It is simplest to express the difference in his statements which follow with the formulas:
AxAy(x=y <> Az(xez <> yez))
AxAy(x=y <> Az(zex <> zey))
The first is object identity and the second is concept identity.
Moreover, Cantor certainly objected to the treatment of sets as extensions. He insisted that sets had a prior criterion of identity. In his critique of Frege he wrote:
"... fails utterly to see that quantitatively the "extension of a concept" is something wholly indeterminate; only in certain cases is the "extension of a concept" quantitatively determined; and then, to be sure, if it is finite it has a determinate number; if it is infinite, a determinate power. But for such a quantitative determination of the "extension of a concept" the concepts "number" and "power" must previously be given from the other side. It is a twisting of procedure if one attempts to ground the latter concepts on the concept of the "extension of a concept".

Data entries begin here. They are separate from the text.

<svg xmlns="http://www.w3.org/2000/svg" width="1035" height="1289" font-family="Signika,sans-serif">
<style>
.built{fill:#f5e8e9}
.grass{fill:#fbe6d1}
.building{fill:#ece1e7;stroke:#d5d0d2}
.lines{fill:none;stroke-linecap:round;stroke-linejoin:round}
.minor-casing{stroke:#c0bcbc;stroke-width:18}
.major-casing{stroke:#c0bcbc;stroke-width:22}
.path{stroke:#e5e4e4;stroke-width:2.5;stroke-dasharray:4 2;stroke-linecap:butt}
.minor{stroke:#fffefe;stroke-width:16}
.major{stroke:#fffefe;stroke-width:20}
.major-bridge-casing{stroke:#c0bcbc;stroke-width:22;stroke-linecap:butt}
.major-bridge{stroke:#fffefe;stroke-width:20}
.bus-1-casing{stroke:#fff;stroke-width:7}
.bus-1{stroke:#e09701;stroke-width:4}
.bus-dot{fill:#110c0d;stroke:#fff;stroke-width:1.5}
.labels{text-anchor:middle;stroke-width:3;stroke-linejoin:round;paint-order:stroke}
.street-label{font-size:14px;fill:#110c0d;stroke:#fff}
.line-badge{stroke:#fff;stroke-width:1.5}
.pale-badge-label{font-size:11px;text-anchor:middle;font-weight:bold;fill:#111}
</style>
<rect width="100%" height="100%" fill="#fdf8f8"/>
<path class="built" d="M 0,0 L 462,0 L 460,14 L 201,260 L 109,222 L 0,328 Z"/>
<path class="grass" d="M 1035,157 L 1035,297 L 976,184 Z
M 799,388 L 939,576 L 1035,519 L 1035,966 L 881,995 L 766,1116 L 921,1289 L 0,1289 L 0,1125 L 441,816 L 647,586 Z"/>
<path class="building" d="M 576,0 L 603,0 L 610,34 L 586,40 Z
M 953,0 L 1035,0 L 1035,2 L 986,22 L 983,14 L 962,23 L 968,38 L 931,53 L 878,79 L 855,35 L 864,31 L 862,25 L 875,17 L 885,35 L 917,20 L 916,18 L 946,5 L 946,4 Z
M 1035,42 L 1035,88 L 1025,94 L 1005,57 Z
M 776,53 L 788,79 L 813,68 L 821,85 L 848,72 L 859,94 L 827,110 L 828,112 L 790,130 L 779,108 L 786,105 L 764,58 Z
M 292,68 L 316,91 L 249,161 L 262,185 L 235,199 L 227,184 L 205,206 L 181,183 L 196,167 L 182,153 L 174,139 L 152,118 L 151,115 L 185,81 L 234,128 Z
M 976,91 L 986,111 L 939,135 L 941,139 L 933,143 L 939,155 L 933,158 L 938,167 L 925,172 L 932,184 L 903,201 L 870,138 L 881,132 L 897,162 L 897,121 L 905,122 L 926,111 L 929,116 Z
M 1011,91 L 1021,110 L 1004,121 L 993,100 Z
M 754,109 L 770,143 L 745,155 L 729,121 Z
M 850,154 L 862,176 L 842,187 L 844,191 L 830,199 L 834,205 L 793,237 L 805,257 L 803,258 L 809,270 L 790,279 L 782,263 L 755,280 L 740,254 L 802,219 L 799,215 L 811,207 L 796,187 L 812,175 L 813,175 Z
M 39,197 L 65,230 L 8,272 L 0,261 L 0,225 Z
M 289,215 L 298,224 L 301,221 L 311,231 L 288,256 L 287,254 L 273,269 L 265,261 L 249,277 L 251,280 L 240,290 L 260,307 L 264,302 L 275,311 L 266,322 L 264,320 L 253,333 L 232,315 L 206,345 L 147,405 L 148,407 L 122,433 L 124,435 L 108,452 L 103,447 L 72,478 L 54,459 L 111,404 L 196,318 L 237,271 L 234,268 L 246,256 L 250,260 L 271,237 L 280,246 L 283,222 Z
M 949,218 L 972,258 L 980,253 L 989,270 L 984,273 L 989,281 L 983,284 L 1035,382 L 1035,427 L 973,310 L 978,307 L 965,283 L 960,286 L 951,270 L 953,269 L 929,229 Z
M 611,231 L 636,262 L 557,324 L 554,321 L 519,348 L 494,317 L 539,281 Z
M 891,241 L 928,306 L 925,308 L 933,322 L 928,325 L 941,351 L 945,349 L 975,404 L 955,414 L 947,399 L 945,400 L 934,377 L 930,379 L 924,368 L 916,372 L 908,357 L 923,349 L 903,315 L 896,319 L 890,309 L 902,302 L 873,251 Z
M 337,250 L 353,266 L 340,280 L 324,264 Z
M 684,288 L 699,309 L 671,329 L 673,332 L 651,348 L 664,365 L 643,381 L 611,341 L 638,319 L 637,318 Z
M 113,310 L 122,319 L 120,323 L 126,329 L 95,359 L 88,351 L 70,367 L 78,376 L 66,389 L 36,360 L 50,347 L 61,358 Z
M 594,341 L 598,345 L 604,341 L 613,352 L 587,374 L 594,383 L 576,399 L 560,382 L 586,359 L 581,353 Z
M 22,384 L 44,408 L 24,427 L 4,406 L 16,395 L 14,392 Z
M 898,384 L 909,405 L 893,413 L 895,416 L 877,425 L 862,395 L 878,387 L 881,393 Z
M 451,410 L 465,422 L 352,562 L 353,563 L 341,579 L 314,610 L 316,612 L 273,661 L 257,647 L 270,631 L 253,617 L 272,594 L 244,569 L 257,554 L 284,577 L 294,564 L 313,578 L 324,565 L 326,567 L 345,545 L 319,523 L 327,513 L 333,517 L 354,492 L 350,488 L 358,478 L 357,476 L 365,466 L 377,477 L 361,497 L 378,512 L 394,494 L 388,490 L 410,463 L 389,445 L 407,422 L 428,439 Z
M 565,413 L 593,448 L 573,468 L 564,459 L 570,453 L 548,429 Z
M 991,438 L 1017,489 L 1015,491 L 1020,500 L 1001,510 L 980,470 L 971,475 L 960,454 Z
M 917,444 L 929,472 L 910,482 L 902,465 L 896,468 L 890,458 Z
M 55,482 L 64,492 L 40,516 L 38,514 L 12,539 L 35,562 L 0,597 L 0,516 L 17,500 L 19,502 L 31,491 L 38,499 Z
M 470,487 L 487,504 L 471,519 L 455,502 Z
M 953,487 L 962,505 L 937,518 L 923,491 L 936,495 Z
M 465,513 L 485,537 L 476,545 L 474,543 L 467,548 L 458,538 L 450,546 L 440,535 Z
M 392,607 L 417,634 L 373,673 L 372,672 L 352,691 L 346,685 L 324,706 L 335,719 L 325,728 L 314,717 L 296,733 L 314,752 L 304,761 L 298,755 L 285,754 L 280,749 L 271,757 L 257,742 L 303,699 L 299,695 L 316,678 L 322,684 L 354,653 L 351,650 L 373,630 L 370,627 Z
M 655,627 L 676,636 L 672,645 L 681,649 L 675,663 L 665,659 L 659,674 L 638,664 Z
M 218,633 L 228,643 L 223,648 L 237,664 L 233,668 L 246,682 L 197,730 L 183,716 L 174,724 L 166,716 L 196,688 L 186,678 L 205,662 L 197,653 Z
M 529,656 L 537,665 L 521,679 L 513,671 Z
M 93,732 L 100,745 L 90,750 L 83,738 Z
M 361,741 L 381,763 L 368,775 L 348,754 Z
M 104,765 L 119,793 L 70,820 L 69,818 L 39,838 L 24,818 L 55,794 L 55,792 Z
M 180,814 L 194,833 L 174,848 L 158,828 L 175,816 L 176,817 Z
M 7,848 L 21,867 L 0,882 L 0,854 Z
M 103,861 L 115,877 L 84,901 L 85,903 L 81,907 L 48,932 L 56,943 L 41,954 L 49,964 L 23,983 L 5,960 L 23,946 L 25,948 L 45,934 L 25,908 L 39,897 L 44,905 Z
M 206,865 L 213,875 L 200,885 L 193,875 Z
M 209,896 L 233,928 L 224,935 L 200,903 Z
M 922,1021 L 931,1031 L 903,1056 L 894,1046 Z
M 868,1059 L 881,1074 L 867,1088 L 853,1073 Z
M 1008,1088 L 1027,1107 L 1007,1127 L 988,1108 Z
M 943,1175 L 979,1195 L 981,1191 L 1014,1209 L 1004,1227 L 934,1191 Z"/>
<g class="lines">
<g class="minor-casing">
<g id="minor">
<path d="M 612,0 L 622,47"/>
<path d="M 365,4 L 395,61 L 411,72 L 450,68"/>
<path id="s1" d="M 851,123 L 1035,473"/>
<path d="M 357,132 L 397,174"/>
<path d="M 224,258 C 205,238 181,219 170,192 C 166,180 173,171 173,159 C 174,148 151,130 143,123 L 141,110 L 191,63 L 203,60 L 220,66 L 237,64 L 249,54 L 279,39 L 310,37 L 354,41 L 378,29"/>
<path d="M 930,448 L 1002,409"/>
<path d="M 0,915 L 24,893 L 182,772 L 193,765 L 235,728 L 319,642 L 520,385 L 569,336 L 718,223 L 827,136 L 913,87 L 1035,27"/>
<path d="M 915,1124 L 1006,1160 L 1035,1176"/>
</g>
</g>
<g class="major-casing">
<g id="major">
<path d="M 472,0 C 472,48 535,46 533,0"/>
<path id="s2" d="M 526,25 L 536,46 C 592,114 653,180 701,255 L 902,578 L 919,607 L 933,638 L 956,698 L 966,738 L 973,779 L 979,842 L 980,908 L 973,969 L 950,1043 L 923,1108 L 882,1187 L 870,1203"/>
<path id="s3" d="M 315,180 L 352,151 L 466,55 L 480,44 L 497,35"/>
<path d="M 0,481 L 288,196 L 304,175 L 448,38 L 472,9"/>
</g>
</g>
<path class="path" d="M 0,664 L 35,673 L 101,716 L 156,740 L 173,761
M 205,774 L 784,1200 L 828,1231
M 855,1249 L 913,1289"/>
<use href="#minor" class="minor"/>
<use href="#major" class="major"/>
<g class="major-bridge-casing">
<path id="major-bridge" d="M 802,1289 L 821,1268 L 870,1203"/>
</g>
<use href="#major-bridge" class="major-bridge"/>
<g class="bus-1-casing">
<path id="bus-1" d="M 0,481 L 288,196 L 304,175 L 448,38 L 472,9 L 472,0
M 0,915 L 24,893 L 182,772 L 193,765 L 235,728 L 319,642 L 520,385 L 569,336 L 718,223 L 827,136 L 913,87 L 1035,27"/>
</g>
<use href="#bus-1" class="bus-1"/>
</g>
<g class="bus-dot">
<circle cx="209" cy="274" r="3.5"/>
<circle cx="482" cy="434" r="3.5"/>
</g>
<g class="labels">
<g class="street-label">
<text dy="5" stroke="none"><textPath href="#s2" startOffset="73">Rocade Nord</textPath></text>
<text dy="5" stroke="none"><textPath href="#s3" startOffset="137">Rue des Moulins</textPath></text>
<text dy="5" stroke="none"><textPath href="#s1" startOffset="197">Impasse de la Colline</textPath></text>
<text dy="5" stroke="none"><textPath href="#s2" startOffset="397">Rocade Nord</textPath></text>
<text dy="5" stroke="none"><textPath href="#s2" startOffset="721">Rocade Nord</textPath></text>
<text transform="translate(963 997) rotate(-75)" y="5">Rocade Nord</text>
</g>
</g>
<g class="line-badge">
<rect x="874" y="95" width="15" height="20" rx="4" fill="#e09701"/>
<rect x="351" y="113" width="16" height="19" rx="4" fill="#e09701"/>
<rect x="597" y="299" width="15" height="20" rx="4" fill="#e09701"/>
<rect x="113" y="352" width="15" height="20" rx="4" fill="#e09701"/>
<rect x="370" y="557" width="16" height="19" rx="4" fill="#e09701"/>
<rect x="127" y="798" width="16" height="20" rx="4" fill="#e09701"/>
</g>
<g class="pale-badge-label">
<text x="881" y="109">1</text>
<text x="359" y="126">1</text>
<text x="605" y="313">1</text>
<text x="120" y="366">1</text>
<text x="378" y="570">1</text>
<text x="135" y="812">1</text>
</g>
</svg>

One should additionally note that Cantorian set theory had been predicated on a theory of ones, or units, that had been argued against by Frege.
The two formulas given above may be paraphrased as:
"A set is a collection taken as an object"
"A set is determined by its elements"
The first is asserting a prior identity criterion whereas, for pure set theory, the second is not.
What the situation comes down to is this. The predicate symbols 'c', 'e', and '=' are like the fundamental constants in physics. The history of "undefined language primitives" has led to treating a system of relations whose relationship to one another can be made clear as if it cannot.
The real distinction of the situation is found in epistemic logic. For the practical purposes of mathematics, it comes down to the construction of language through definition, because a definition is not the same as a stipulation. A stipulation is impermanent and used to parametrize a problem domain. A definition is expected to have a structural relation to the theoretical coherence of the science.